Unnamed: 0,id,link,tags,time,user,comments,likes,pic_url,lat,lng,adj,tag_count,score
111349,1001422685446102404_31865534,https://instagram.com/p/3lxKBsCF2E/,weloveatl vscocam architecture atl vsco atlanta,2015-06-06 13:55:08,31865534,0,21,https://scontent.cdninstagram.com/hphotos-xaf1...,33.847038,-84.367203,0.550342,6,2.684215
111863,1001373585254145200_31865534,https://instagram.com/p/3ll_hkiFyw/,weloveatl vscocam architecture atl vsco atlanta,2015-06-06 12:17:35,31865534,0,31,https://scontent.cdninstagram.com/hphotos-xfa1...,33.84418,-84.370033,0.550342,6,2.684215
98315,1002416125651596230_241476419,https://instagram.com/p/3pTCe-ljPG/,weloveatl georgia igatlanta atl vscoatl vsco ...,2015-06-07 22:48:55,241476419,1,19,https://scontent.cdninstagram.com/hphotos-xaf1...,,,0.717237,10,2.219745
120798,1000613296687428522_241476419,https://instagram.com/p/3i5H3qljOq/,weloveatl georgia igatlanta atl vscoatl vsco ...,2015-06-05 11:07:01,241476419,1,24,https://scontent.cdninstagram.com/hphotos-xaf1...,,,0.758961,11,2.113961
106605,1001696378741381449_327377869,https://instagram.com/p/3mvYybrNlJ/,weloveatl streetshootersatl atlanta interiors...,2015-06-06 22:58:55,327377869,2,41,https://scontent.cdninstagram.com/hphotos-xaf1...,,,0.508619,5,1.942758


It looks like we got some pretty good results. These 5 pictures show some really nice views of buildings around town and have a number of tags that are similar to the tags we specified. Most importantly, the fifth picture wasn't even tagged with #vsco. It made the cut because the hashtags on it are relevant.

For the purpose of this notebook, the images have been saved locally.

In [20]:
import urllib
from IPython.display import Image, display

for i in range(len(top_results)):
    index=top_results.index[i]
    urllib.urlretrieve(top_results.pic_url[index], str(i)+'.jpg')
    display(Image(filename=str(i)+'.jpg'))
    print top_results.tags[index].split()

<IPython.core.display.Image object>

['weloveatl', 'vscocam', 'architecture', 'atl', 'vsco', 'atlanta']


<IPython.core.display.Image object>

['weloveatl', 'vscocam', 'architecture', 'atl', 'vsco', 'atlanta']


<IPython.core.display.Image object>

['weloveatl', 'georgia', 'igatlanta', 'atl', 'vscoatl', 'vsco', 'downtown', 'architecture', 'atlanta', 'vscocam']

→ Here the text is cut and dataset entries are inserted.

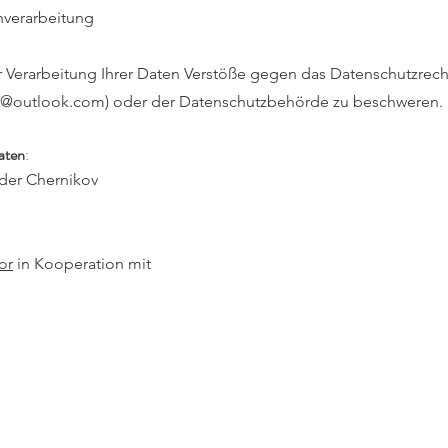
nverarbeitung
Verarbeitung Ihrer Daten Verstöße gegen das Datenschutzrecht 
v@outlook.com
) oder der Datenschutzbehörde zu beschweren.
aten
:
der Chernikov
or
in Kooperation mit
ThreeFlow
Psychotherapy & coaching
a_chernikov@outlook.com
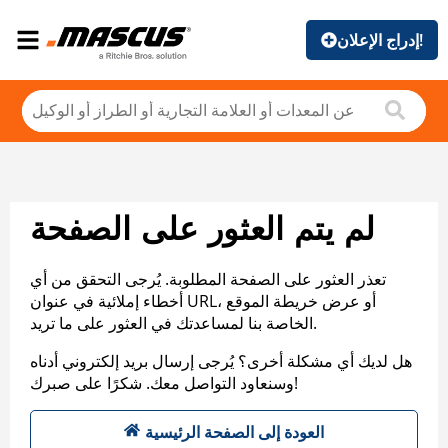
إدراج الإعلان!
لم يتم العثور على الصفحة
تعذر العثور على الصفحة المطلوبة. يُرجى التحقق من أي
أخطاء إملائية في عنوان URL، أو عرض خريطة الموقع
الخاصة بنا لمساعدتك في العثور على ما تريد.
هل لديك أي مشكلة أخرى؟ يُرجى إرسال بريد إلكتروني أدناه
وسنعاود التواصل معك. شكرًا على صبرك!
العودة إلى الصفحة الرئيسية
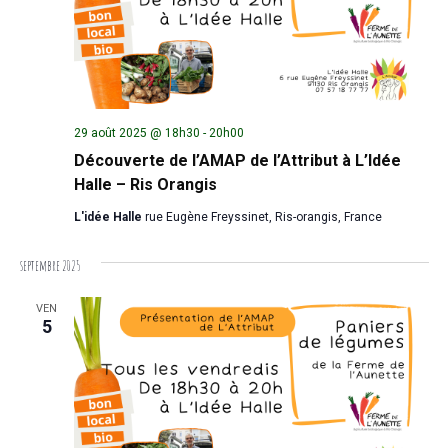
29 août 2025 @ 18h30
-
20h00
Découverte de l’AMAP de l’Attribut à L’Idée
Halle – Ris Orangis
L'idée Halle
rue Eugène Freyssinet, Ris-orangis, France
septembre 2025
VEN
5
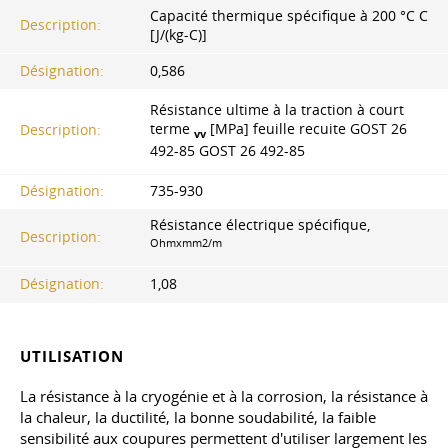
Capacité thermique spécifique à 200 °C C
Description:
[J/(kg-C)]
Désignation:
0,586
Résistance ultime à la traction à court
terme
[MPa] feuille recuite GOST 26
Description:
vv
492-85
GOST 26
492-85
Désignation:
735-930
Résistance électrique spécifique,
Description:
Ohmxmm2/m
Désignation:
1,08
UTILISATION
La résistance à la cryogénie et à la corrosion, la résistance à
la chaleur, la ductilité, la bonne soudabilité, la faible
sensibilité aux coupures permettent d'utiliser largement les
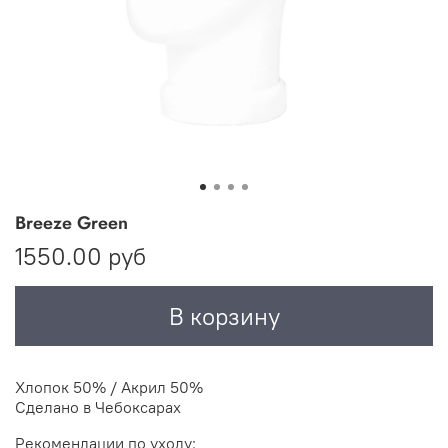
Breeze Green
1550.00 руб
В корзину
Хлопок 50% / Акрил 50%
Сделано в Чебоксарах
Рекомендации по уходу:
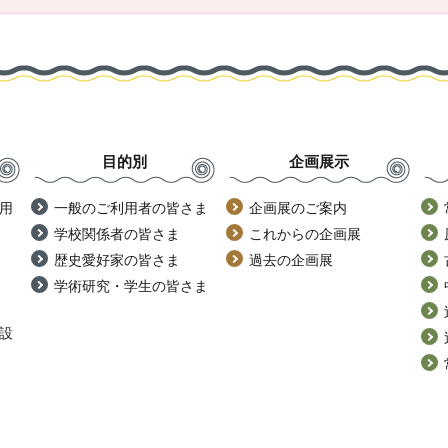
目的別
企画展示
用
一般のご利用者の皆さま
企画展のご案内
学校関係者の皆さま
これからの企画展
歴史愛好家の皆さま
過去の企画展
学術研究・学生の皆さま
設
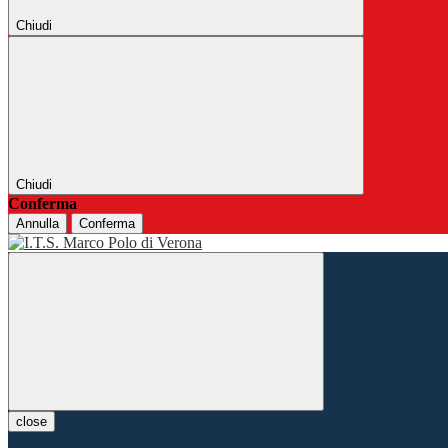
Chiudi
Chiudi
Conferma
Annulla
Conferma
close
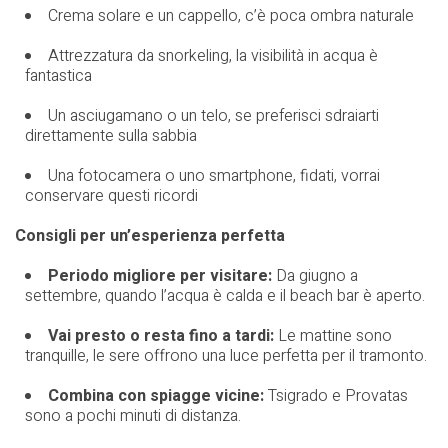
Crema solare e un cappello, c’è poca ombra naturale
Attrezzatura da snorkeling, la visibilità in acqua è
fantastica
Un asciugamano o un telo, se preferisci sdraiarti
direttamente sulla sabbia
Una fotocamera o uno smartphone, fidati, vorrai
conservare questi ricordi
Consigli per un’esperienza perfetta
Periodo migliore per visitare:
Da giugno a
settembre, quando l’acqua è calda e il beach bar è aperto.
Vai presto o resta fino a tardi:
Le mattine sono
tranquille, le sere offrono una luce perfetta per il tramonto.
Combina con spiagge vicine:
Tsigrado e Provatas
sono a pochi minuti di distanza.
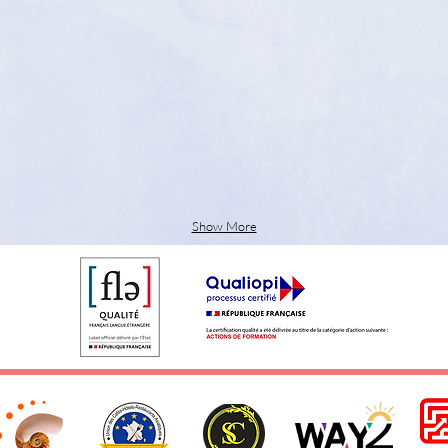
Show More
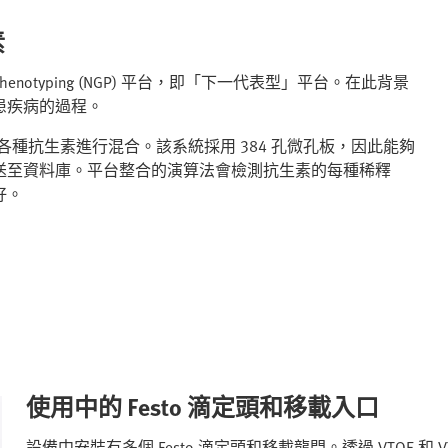
素
n Phenotyping (NGP) 平台，即「下一代表型」平台。在此背景
患疾病的過程。
各種抗生素進行混合。該系統採用 384 孔微孔板，因此能夠
送至資料庫。平台整合的演算法會檢測抗生素的每種稀釋
好。
使用中的 Festo 滴定頭和移載入口
設備中安裝有多個 Festo 滴定頭和移載龍門。透過 VTOE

<IPython.core.display.Image object>

['weloveatl', 'georgia', 'igatlanta', 'atl', 'vscoatl', 'vsco', 'downtown', 'street', 'architecture', 'atlanta', 'vscocam']


<IPython.core.display.Image object>

['weloveatl', 'streetshootersatl', 'atlanta', 'interiors', 'architecture']


And there you have a simple application of hashtag similarity values. If you wanted to take things further, you could try...

* More complex similarity calculations and preprocessing
* Include follower, comment, and like counts into the scoring algorithm to find higher quality posts
* Recommend additional hashtags for an upcoming post based on those you plan on using

Or you could try applying these techniques to a completely different type of data. If they are applied correctly, similarity calculations can accomplish a lot in a wide variety of domains.